De pequeño juré a la bandera y desfilé el 15 de septiembre.
Para ser honesto, la única motivación que recuerdo era el respectivo estreno, pues los zapatos bien lustrados y la camisa nueva me indicaban que debía estar presentable para soportar los discursos y las proclamas políticas dichas con buena intención, pero vacías de contenido: que la paz se construye entre todos, que la disciplina militar importa, que el presidente nos llevará a la tierra prometida, que el Gobierno está haciendo todo lo posible por elevar nuestra calidad de vida, que agradezcamos los dulces y las bolsas de agua que nos regalan. Blablablá. Comprenderán el porqué de mi olvido casi involuntario.
Al pasar los años, durante mis estudios de bachillerato, cambiaron el paso militar y los redoblantes por caminatas alrededor del pueblo. Todos vestíamos de blanco y seguíamos una antorcha, pues, según recuerdo, era la antorcha de la paz. ¡La firma de la paz! «Todos estamos llamados a conocer los acuerdos y a trabajar por hacerlos realidad», decían.
Saqué mi cédula y me sentí responsable de aportar en mi entorno inmediato con actitudes que permitieran la construcción de una cultura ciudadana responsable que confiara en sus autoridades y que comprendiera la realidad nacional para incidir en ella.
Quince años han pasado desde entonces. Durante este tiempo he decidido apostar por la democracia y el sufragio universal como mecanismo para elegir a los mejores. Tantos años confiando una y otra vez en mis autoridades locales. Negarlas crearía un caos institucional que fragmentaría el país sin posibilidad de entender el espectro político.
Se argumenta que la esperanza es lo último que se pierde. En mi pueblo, a pesar de contar con un médico que la hacía incluso de consejero, siempre guardé la promesa de tener un sistema de salud pública que evitara la desnutrición en las aldeas más lejanas, que ofreciera educación integral a los jóvenes y que acompañara a las madres embarazadas. Eso no ha cambiado. La inseguridad sí se ha profundizado y provoca inmenso dolor en hogares que lamentan la pérdida de un ser querido.
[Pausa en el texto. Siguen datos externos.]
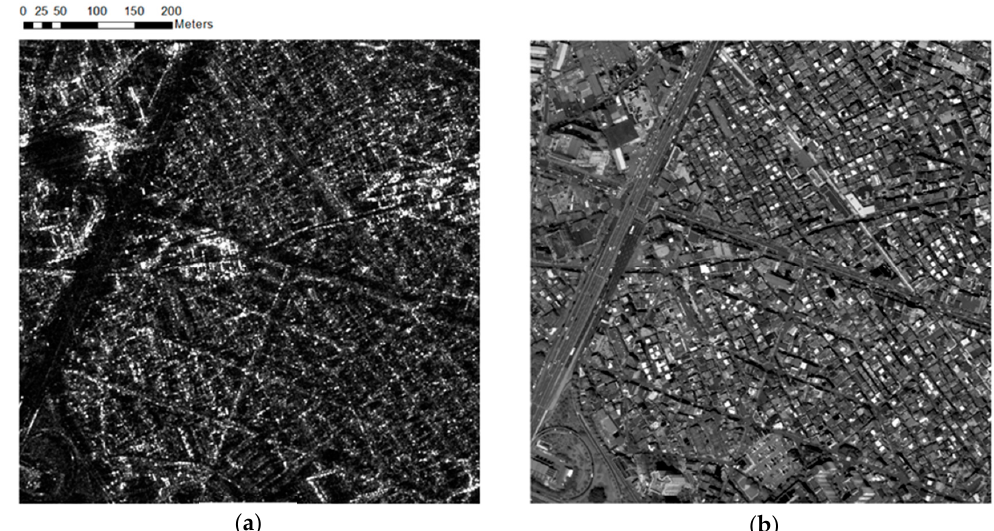
Figure 4. Experimental images from Site 3: ( a ) synthetic aperture radar image acquired on 10 September 2015; and ( b ) panchromatic image acquired on 7 August 2015.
A este punto vienen las preguntas de rigor. ¿Qué ha pasado? ¿Quién está mintiendo? ¿Quién me está engañando? ¿Quién nos está robando? ¿Quién se aprovecha de nuestra buena voluntad?
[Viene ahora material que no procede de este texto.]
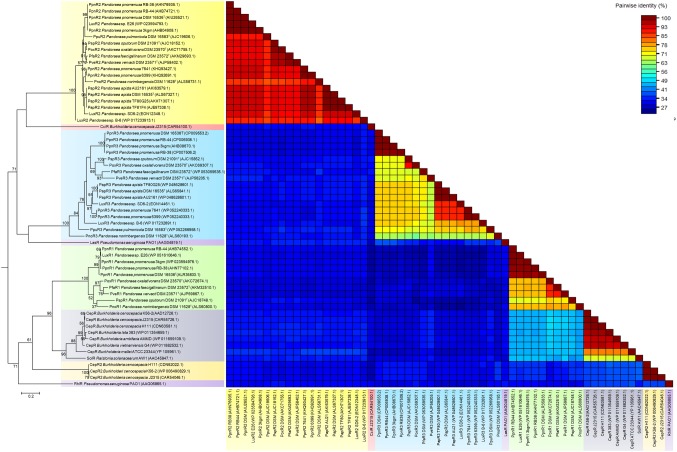
LuxR phylogenetic tree and pairwise identity matrix analyses of Pandoraea species and closely related species. Canonical LuxR1 clustered closely with CepR and SolR. LuxR2 and LuxR3 solos formed a distinct cluster with CciR and LasR as the outgroup, respectively, representing evolutionary distinct branches of LuxR. Bootstrap values (expressed as percentages of 1,000 replications) greater than 50%. Bar, 0.2 substitutions per amino acid position.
Durante este tiempo me han pedido confiar en la clase política, pagar los impuestos y ser honesto, cuando ellos, los de siempre, al cerrar la puerta del Congreso y del Palacio Nacional, se reparten los cientos de dólares resultado del fraude, el descaro y la mentira.
No encuentro la forma de seguir estudiando y analizando la vida política de mi país con la poca o nula credibilidad que puedo otorgarles a las instituciones del Estado. En cierto sentido, recurriendo a recursos literarios para expresarme, siento que en estos 15 años me han traicionado los que prometieron cumplir los mandatos constitucionales y me han enfermado psicológica y emocionalmente aquellos que debían sanar y restaurar la salud mental del país.
En mi país me exigen honestidad los que roban, ser pacífico los que matan, ser buen ciudadano los que traicionan. Y para colmo, los insensatos solicitan que mantenga la cordura.
Si alguien tiene la clave para mantenerse cuerdo en Guatemala, le sugiero que nos explique cómo lo ha logrado.